Both Leviticus and Deuteronomy are articulations of how God expected his covenant people to live. Economic activity, as was we would define it, was one organic expression of what people did in community. Both books contain a chapter where the rewards and penalties are explained for obedience and disobedience. (Leviticus 26 and Deuteronomy 30) Obedience results in long-life, prosperity and peace in the land. Disobedience brings death, injustice, strife and ultimately exile from the land. It is Deuteronomy 30 that closes with God’s powerful exhortation:
15 See, I have set before you today life and prosperity, death and adversity. …19 I call heaven and earth to witness against you today that I have set before you life and death, blessings and curses. Choose life so that you and your descendants may live, 20 loving the Lord your God, obeying him, and holding fast to him; for that means life to you and length of days, so that you may live in the land that the Lord swore to give to your ancestors, to Abraham, to Isaac, and to Jacob. (NRSV)
So what does the Old Testament law tell us about economic justice? What does it have to teach us today about an appropriate ordering of competing rights and obligations? The most important thing I think we can observe is that Old Testament justice always has a vision of community in mind like the one articulated in Leviticus 26 and Deuteronomy 30. Central to the right ordering of competing interests is “the vision.” And, of course, central the vision is right relationship with God. The Israelite project was not to be about slavery to an endless litany of do’s and don’ts. It was about realizing a vision. The laws given in these books were a means to end, not an end in themselves.

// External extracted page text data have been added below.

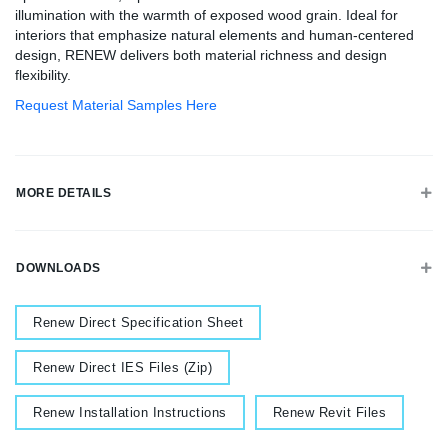
illumination with the warmth of exposed wood grain. Ideal for
interiors that emphasize natural elements and human-centered
design, RENEW delivers both material richness and design
flexibility.
Request Material Samples Here
MORE DETAILS
DOWNLOADS
Document
Renew Direct Specification Sheet
Document
Renew Direct IES Files (Zip)
Document
Document
Renew Installation Instructions
Renew Revit Files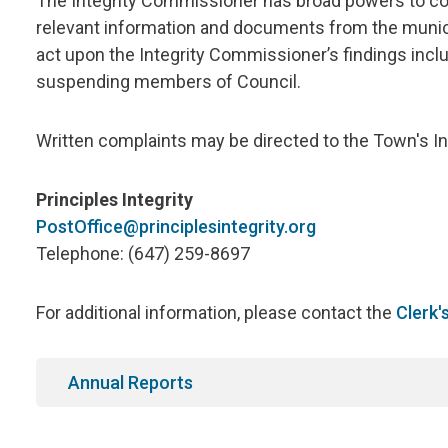
The Integrity Commissioner has broad powers to con
relevant information and documents from the municip
act upon the Integrity Commissioner’s findings inc
suspending members of Council.
Written complaints may be directed to the Town's I
Principles Integrity
PostOffice@principlesintegrity.org
Telephone: (647) 259-8697
For additional information, please contact the
Clerk'
Annual Reports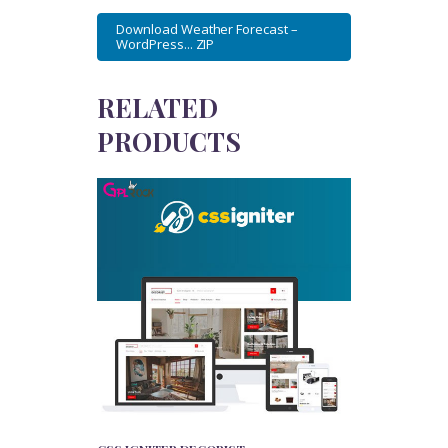
Download Weather Forecast –
WordPress... ZIP
RELATED
PRODUCTS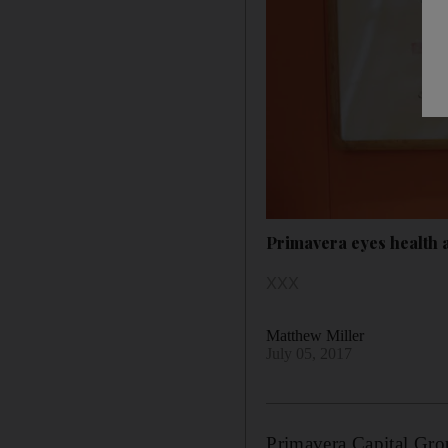
Primavera eyes health 
XXX
Matthew Miller
July 05, 2017
Primavera Capital Group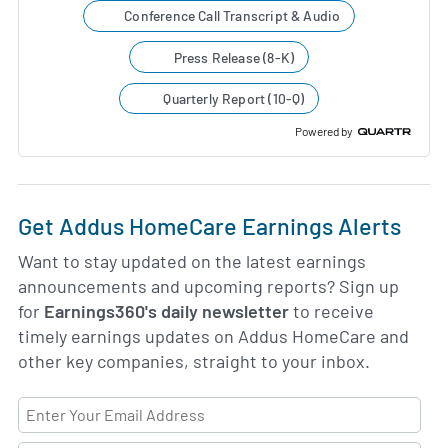
Conference Call Transcript & Audio
Press Release (8-K)
Quarterly Report (10-Q)
Powered by
Get Addus HomeCare Earnings Alerts
Want to stay updated on the latest earnings
announcements and upcoming reports? Sign up
for
Earnings360's daily newsletter
to receive
timely earnings updates on Addus HomeCare and
other key companies, straight to your inbox.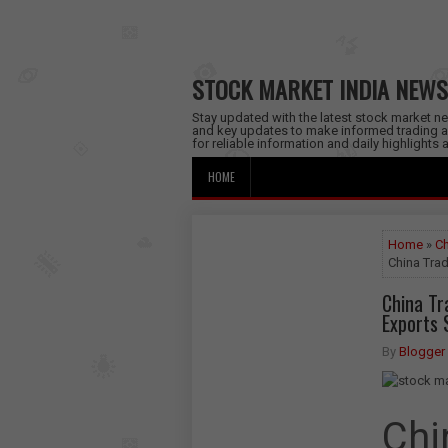
STOCK MARKET INDIA NEWS
Stay updated with the latest stock market new
and key updates to make informed trading a
for reliable information and daily highlights
HOME
Home
»
Ch
China Trad
China Tr
Exports
By
Blogger
Chi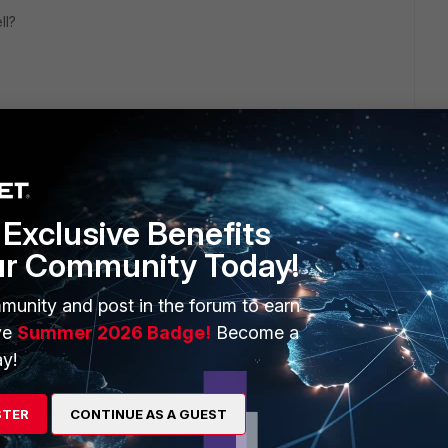
ll?
Exclusive Benefits
1 reply
ur Community Today!
munity and post in the forum to earn
ve
Summer 2026 Badge!
Become a
y!
t may encounter this same scenario,
STER
CONTINUE AS A GUEST
om the destination fixed it to 0.0.0.0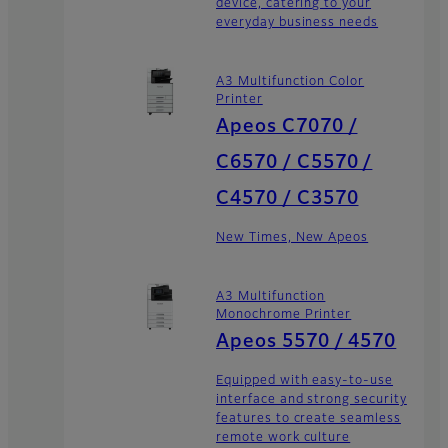
device, catering to your
everyday business needs
A3 Multifunction Color
Printer
Apeos C7070 /
C6570 / C5570 /
C4570 / C3570
New Times, New Apeos
A3 Multifunction
Monochrome Printer
Apeos 5570 / 4570
Equipped with easy-to-use
interface and strong security
features to create seamless
remote work culture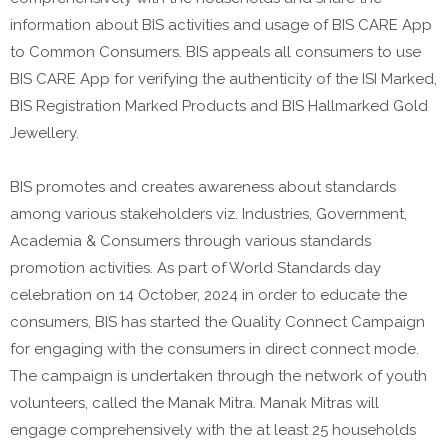
information about BIS activities and usage of BIS CARE App
to Common Consumers. BIS appeals all consumers to use
BIS CARE App for verifying the authenticity of the ISI Marked,
BIS Registration Marked Products and BIS Hallmarked Gold
Jewellery.
BIS promotes and creates awareness about standards
among various stakeholders viz. Industries, Government,
Academia & Consumers through various standards
promotion activities. As part of World Standards day
celebration on 14 October, 2024 in order to educate the
consumers, BIS has started the Quality Connect Campaign
for engaging with the consumers in direct connect mode.
The campaign is undertaken through the network of youth
volunteers, called the Manak Mitra. Manak Mitras will
engage comprehensively with the at least 25 households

To say that the laws were a means to and end is not to say they were inconsequential. On the contrary, many are transcendent ethical principles, though contextually applied. We should expect that honoring those principles today should bring a measure of shalom to our lives.
What are these principles? To aid in that discussion I want to introduce three types of economic justice concerns. Over the next few posts I will investigate what scripture has to say to us about these concerns. Then I will turn to one of the most interesting aspects of Old Testament law, the Jubilee Code in Leviticus 25; one of the most frequently used and abused passages in the Old Testament.
Three Aspects of Economic Justice
- Distributive Justice – Addresses how capital and goods are distributed throughout the society.
- Commutative Justice – Addresses the truthfulness of parties to an economic exchange.
- Remedial Justice – Addresses just compensation and punitive action when there has been malicious or careless damage done to life, liberty or property.